This solution brief, centered around mobile video delivery uses a lot of the rhetoric associated with mobile TV and TV everywhere, touting computational performance and low heat dissipation for instance. The solutions seems to be addressed at carriers, content owners, cable operators who want to enable their own mobile CDN, rather than relying on Akamai and Limelight.
It is not surprising since it is, after all, RGB's core competency, to extend professional video encoding from cable to mobile networks. Hardware based, high performance adaptive streaming and its three proprietary flavors (Apple's, Microsoft's and Adobe's) seem to be the core of the solution. That is, until their acquisition of Ripcode last year which yielded, beyond a handful of wireless customers and a software based solution, the embryo of video optimization technology for OTT traffic.
What I find interesting, is that the same solution from Juniper, Media Flow was supposed to be as well the core of the Openwave - Juniper partnership around video optimization announced at Mobile World Congress this year.
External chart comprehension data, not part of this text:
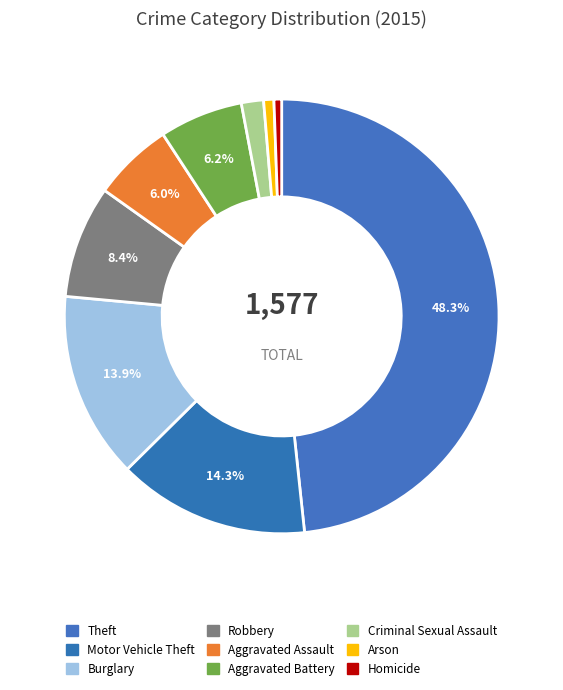

Does Homicide account for over 50% of the chart?

No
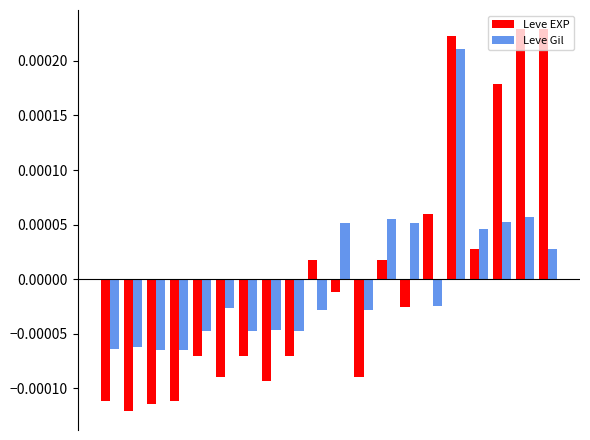

How many distinct data groups are displayed?

2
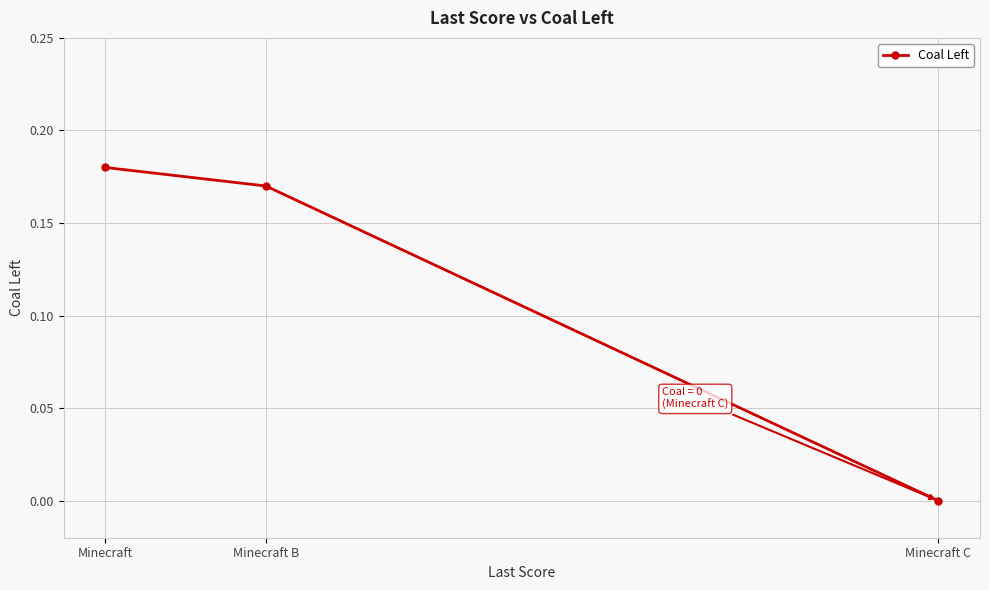

Does the chart display data point markers on the line(s)?

Yes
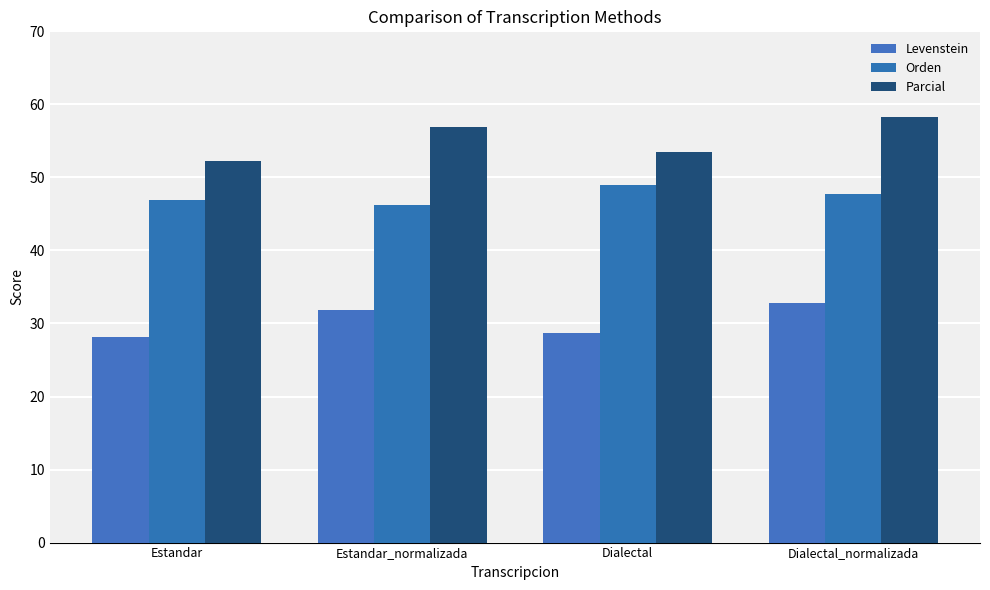

How many bars are there in each group?

3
If you remember the press release at the time, "Juniper Networks (NYSE: JNPR) has selected the Company [Openwave] as a strategic partner to integrate its Media Optimizer into Juniper’s Media Flow solution for mobile video optimization".
We all have seen Openwave's struggle to convince the market that they indeed have technology in this space, after over 30 announced trials and customer engagements and only Wattanya Maldives to show as an announced customer in the space.
At the same time, RGB Networks has made many inroads in licensing and OEMing its technology to core networks, VAS and optimization vendors to perform transcoding, not in the mobile TV/mobile CDN space, but for video optimization. Several vendors in the space have embedded their transcoder in their solution.
Reading between the lines, I can't help but think that Juniper might be thinking of RGB as an anchor technology partner for their Media Flow solution. It makes sense to consolidate both the video delivery for on-deck content announced here with the video optimization for OTT content with a single technology partner. At that point, RGB has a lot more references and technology than Openwave.
I would not be surprised if Openwave's partnership with Juniper was at its end, whether it will be officially acknowledged or not, only 6 months after its announcement.